There are now two lawsuits filed in the federal courts for the Southern District of Texas, Houston Division, involving the practices of detaining and releasing criminal defendants in the Harris County courts. The first suit, filed earlier this year, is an action by persons arrested in Harris County whose conditions of release were decided by a rigid bail schedule based solely upon the charged crime, their criminal history, and immigration status. Bail was set in dollar amounts, but there was no consideration of the defendants’ ability to pay. They were unrepresented by counsel and appeared by videoconference at a hearing before a magistrate and prosecutor. No determination of indigence occurred until they reached the court of jurisdiction. 
The defendants in that lawsuit are the Sheriff (who is responsible for their custody), the magistrates (who apply the bail schedule), and county criminal court judges (who approve the bail schedule for misdemeanors). Representing the plaintiffs are the Texas Fair Defense Project, Equal Justice Under Law, Civil Rights Corp, and Sussman Godfrey L.L.P. Harris County hired Gardere Wynne Sewell LLP, and paid for the judges to be individually represented by Winston & Strawn LLP. The case is before United States District Judge Lee Rosenthal. 
The premise of the lawsuit is that criminal defendants have the right to have their ability to pay, and their individual circumstances, considered before setting bail. A system that fails to do so denies them their rights to due process and equal protection under the Fourteenth Amendment to the United States Constitution. Similar lawsuits have prevailed, prior to a trial, in several other jurisdictions across the Country. Judge Rosenthal took the defendants’ motions to dismiss under advisement, but those present at the hearing thought her statements to the lawyers made dismissal seem unlikely. 
A second lawsuit, filed this week, was initiated by persons arrested by the Houston Police Department (HPD). Harris County has 100 law enforcement agencies, the largest being HPD. Currently, HPD brings arrested persons to one of their jails, where if they do not make bail, they are transferred to the Sheriff where they face the bail procedures described above in the first lawsuit. Texas law requires they make this appearance before the magistrate within 48 hours of arrest. The deadline is also constitutionally required. In many occasions, HPD has failed to meet this deadline, often because the Sheriff has asked them to wait until there was room in the Harris County Jail. 

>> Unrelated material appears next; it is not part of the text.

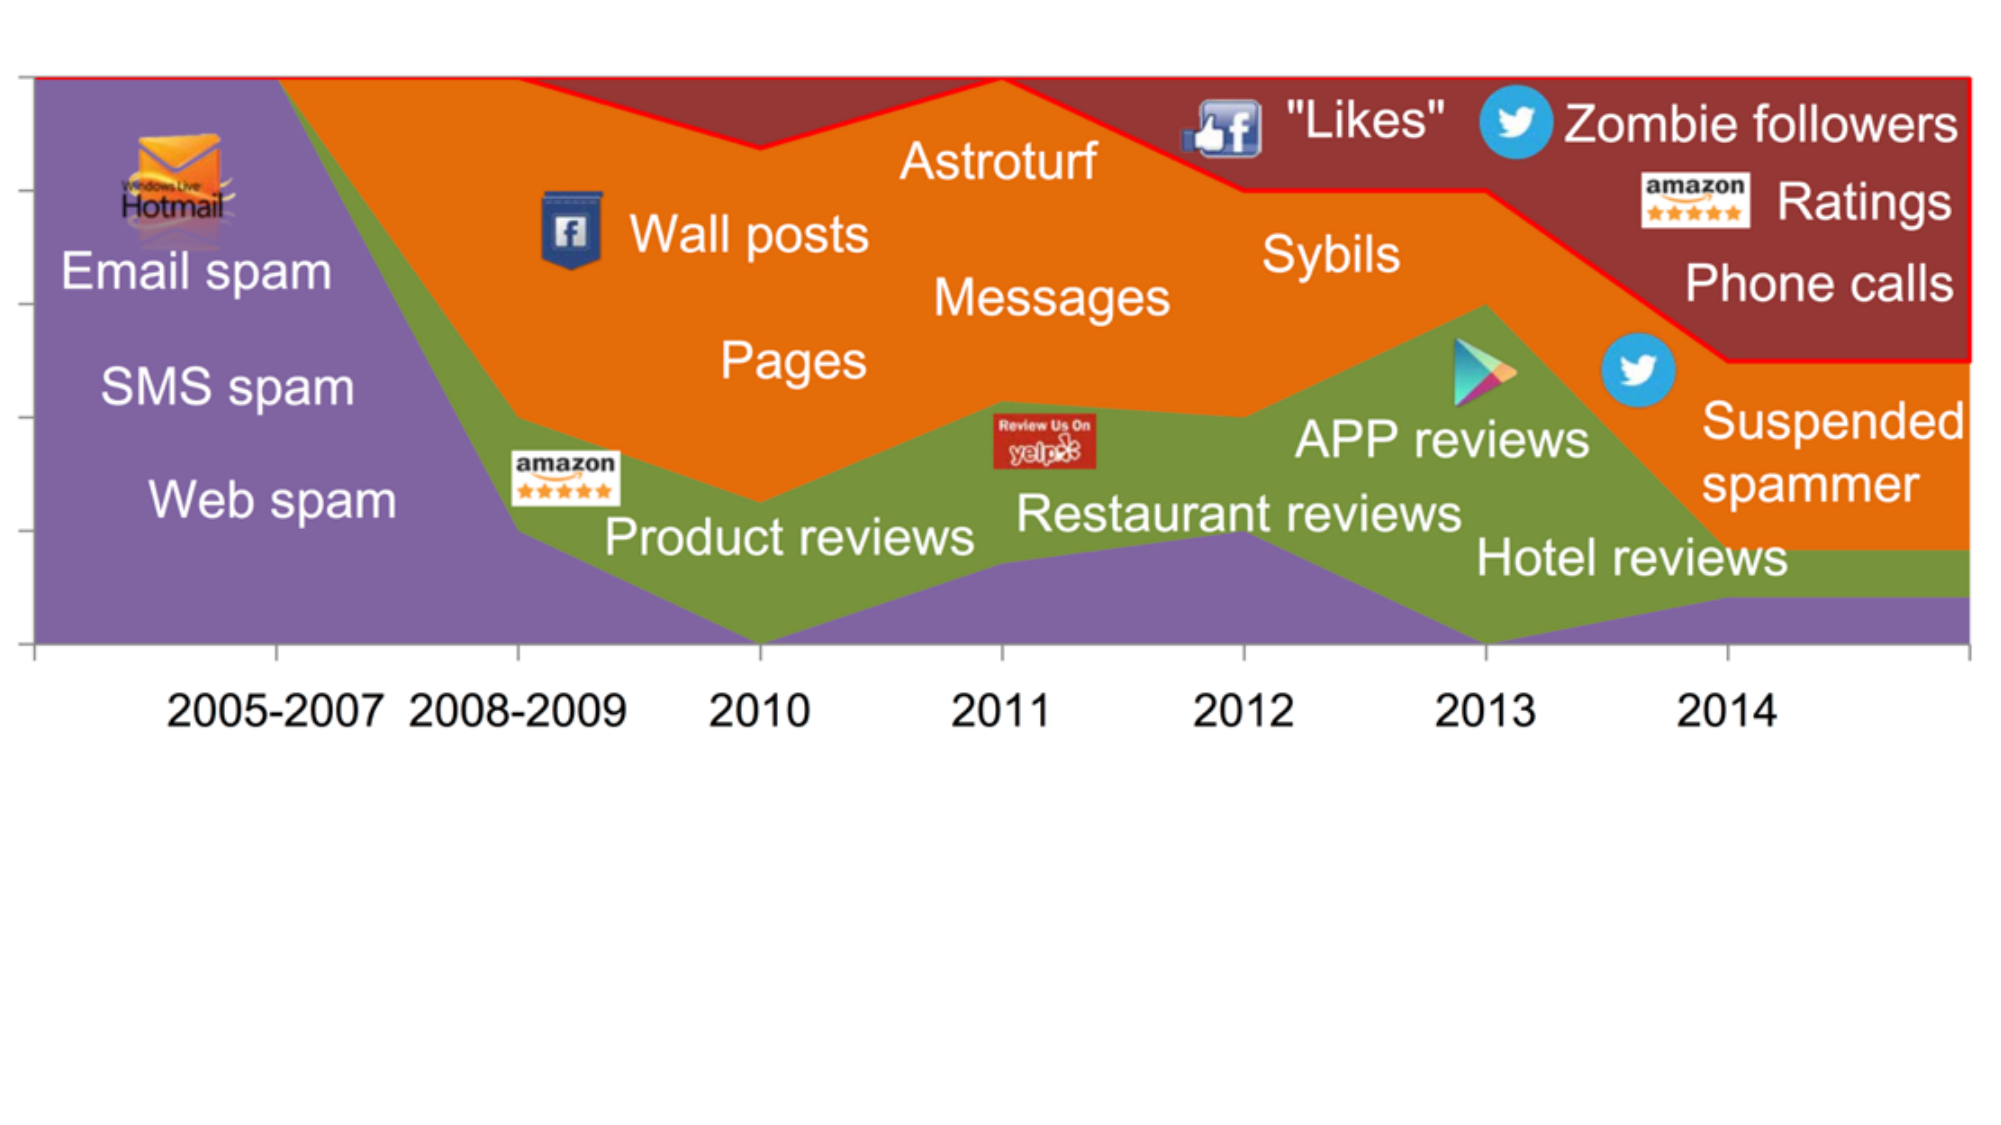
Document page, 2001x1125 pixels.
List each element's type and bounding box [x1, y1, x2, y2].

picture [0, 24, 2000, 767]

The plaintiffs’ lawyers in this suit are also the Texas Fair Defense Project, Equal Justice Under Law, Civil Rights Corp, but the private firm is Kirkland & Ellis LLP. Although not named, Harris County has an interest in this lawsuit too. One potential outcome is for the City of Houston to settle and agree that they will either bring the defendants to the Sheriff within the deadline or release them. This will put an even greater strain on the County whose jail is at or near capacity.

To make it all more interesting, no Republican candidate won a countywide office in the recent election. The District Attorney and Sheriff will be Democrats on January 1, 2017. More than a third of the 22 felony judges are now Democrats and the only misdemeanor bench that was contested went to a Democrat. This trend may continue in two years when the rest of the misdemeanor judges face election. The incoming Sheriff has already provided an affidavit that he does not wish to contest the lawsuit. 

Update to Houston Lawsuits blog post: On December 16, 2016, USDJ Lee Rosenthal issued a 78-page opinion denying the defendants' motion to dismiss them as parties in their official capacities as Sheriff and county court judges. Although not a ruling on the merits, her statement of the facts and law does not bode well for the Harris County defendants.